FCA guidelines: Clear skies for financial services’ cloud migration?
In July, the UK Financial Conduct Authority (FCA) issued guidance for firms seeking to make use of cloud providers and other, similar, third-party IT services. The FCA’s remit covers the operations of the financial services sector in the UK. But their guidance is often viewed as best practice by other regulated industries too; for example, FCA advice on business continuity is often referenced as best-practice beyond the finance vertical.
These FCA guidelines are an important, forward-looking step that shows the regulator making moves towards an honest and open-minded assessment of the advantages of this technology. The advice seems to acknowledge that the cloud is now at a stage of maturity where when implemented with forethought, it can be as secure (if not more so) than on-premise infrastructure. An overall thumbs-up from a body like the FCA may mean that some financial services organisations will now begin to green-light cloud initiatives that had previously been held back due to lack of clear signal from the regulator.
The FCA says that IT strategy is an area that continues to evolve rapidly and that now, more than ever, the advantages of cloud and related services are many, including, “cost efficiencies, increased security, and more flexible infrastructure capacity.” It says there is, “no fundamental reason why cloud services (including public cloud services) cannot be implemented, with appropriate consideration, in a manner that complies with our rules.”
You will, however, have noted the qualification “with appropriate consideration” in the quotation above. As is the case with any good guidelines, there will be new considerations for some businesses and providers alike to factor into their cloud strategies before its clear skies ahead.
In many areas, the guidelines mirror our own thoughts on sensible practice. They argue that before moving “critical or important operational functions” to the cloud, a solid business case should be established, combined with a thorough risk assessment. They also state that transparency is a key trait to look for in a service provider, including the ability to audit and enter cloud hosting data centres.
In establishing trust with your cloud services provider, at Navisite we have long felt that visibility – both physically and delivered through remote monitoring tools – is crucial. Navisite has long welcomed clients’ own auditors and regulators to visit our data centre facilities, to give peace of mind that their sensitive data is secure and safely stored. That’s why we believe the FCA instruction that a firm seeking to make use of cloud services should expect to obtain access to any data being stored, whenever they want, as well as equivalent access for its auditors and regulators is sensible.
However some of this guidance is already being viewed are more extensive than may be practical or reasonable for some of the businesses concerned. The hyper-scale public cloud providers will obviously argue against the guidance on securing access to facilities and gaining certainty around the location of workloads. And whilst recommendations for firms to identify all the service providers in the supply chain have been softened, many still believe that IT services are often necessarily very complex and any more than one or two links down that chain and you’re looking at very many specialised suppliers of solution components.

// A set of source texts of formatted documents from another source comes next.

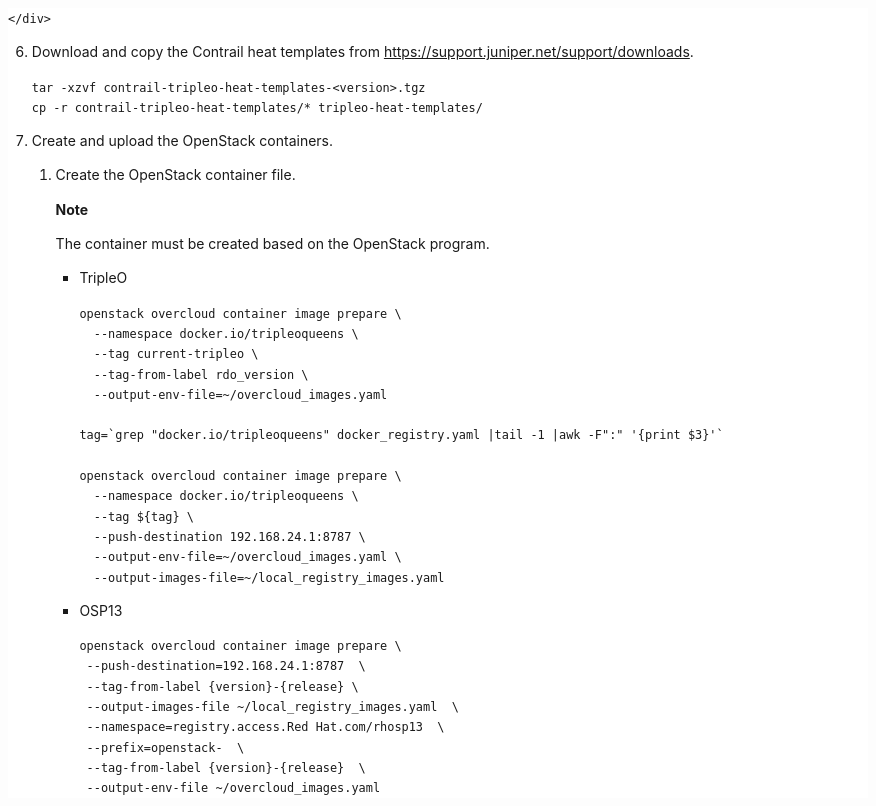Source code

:     </div>

6.  <span id="jd0e131">Download and copy the Contrail heat templates
    from <https://support.juniper.net/support/downloads>.</span>
    <div id="jd0e137" class="sample" dir="ltr">

    <div class="output" dir="ltr">

        tar -xzvf contrail-tripleo-heat-templates-<version>.tgz
        cp -r contrail-tripleo-heat-templates/* tripleo-heat-templates/

    </div>

    </div>

7.  <span id="jd0e140">Create and upload the OpenStack
    containers.</span>
    1.  Create the OpenStack container file.

        **Note**

        The container must be created based on the OpenStack program.

        -   TripleO

            <div id="jd0e154" class="sample" dir="ltr">

            <div class="output" dir="ltr">

                openstack overcloud container image prepare \
                  --namespace docker.io/tripleoqueens \
                  --tag current-tripleo \
                  --tag-from-label rdo_version \
                  --output-env-file=~/overcloud_images.yaml

                tag=`grep "docker.io/tripleoqueens" docker_registry.yaml |tail -1 |awk -F":" '{print $3}'`

                openstack overcloud container image prepare \
                  --namespace docker.io/tripleoqueens \
                  --tag ${tag} \
                  --push-destination 192.168.24.1:8787 \
                  --output-env-file=~/overcloud_images.yaml \
                  --output-images-file=~/local_registry_images.yaml

            </div>

            </div>

        -   OSP13

            <div id="jd0e160" class="sample" dir="ltr">

            <div class="output" dir="ltr">

                openstack overcloud container image prepare \
                 --push-destination=192.168.24.1:8787  \
                 --tag-from-label {version}-{release} \
                 --output-images-file ~/local_registry_images.yaml  \
                 --namespace=registry.access.Red Hat.com/rhosp13  \
                 --prefix=openstack-  \
                 --tag-from-label {version}-{release}  \
                 --output-env-file ~/overcloud_images.yaml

In other guidance, firms are expected to continuously evaluate cloud services providers and to manage service using staff with “sufficient skills and resources to oversee and test the outsourced activities; identify, monitor and mitigate against the risks arising.” This is a sensible request, but a reason to adopt managed services or cloud provision is that the kinds of advanced, broad-ranging IT skills stipulated above are rare and expensive to hire. This wide collection of skillsets and trusted expertise is not always feasible in-house, though of course it is something we find particularly important to be able to offer our clients at Navisite. A major factor in the whole attraction of cloud providers is that we do the preparation, maintenance, monitoring, testing and risk-mitigation, leaving our clients to get on with their direct line of business.
Ultimately, these are all guidelines: not legally binding for financial services organisations under the FCA’s purview. It will continue to be important for firms to work closely with their IT services and cloud providers to understand exactly how well-maintained provisions work, where the risks actually exist and what their specific needs are.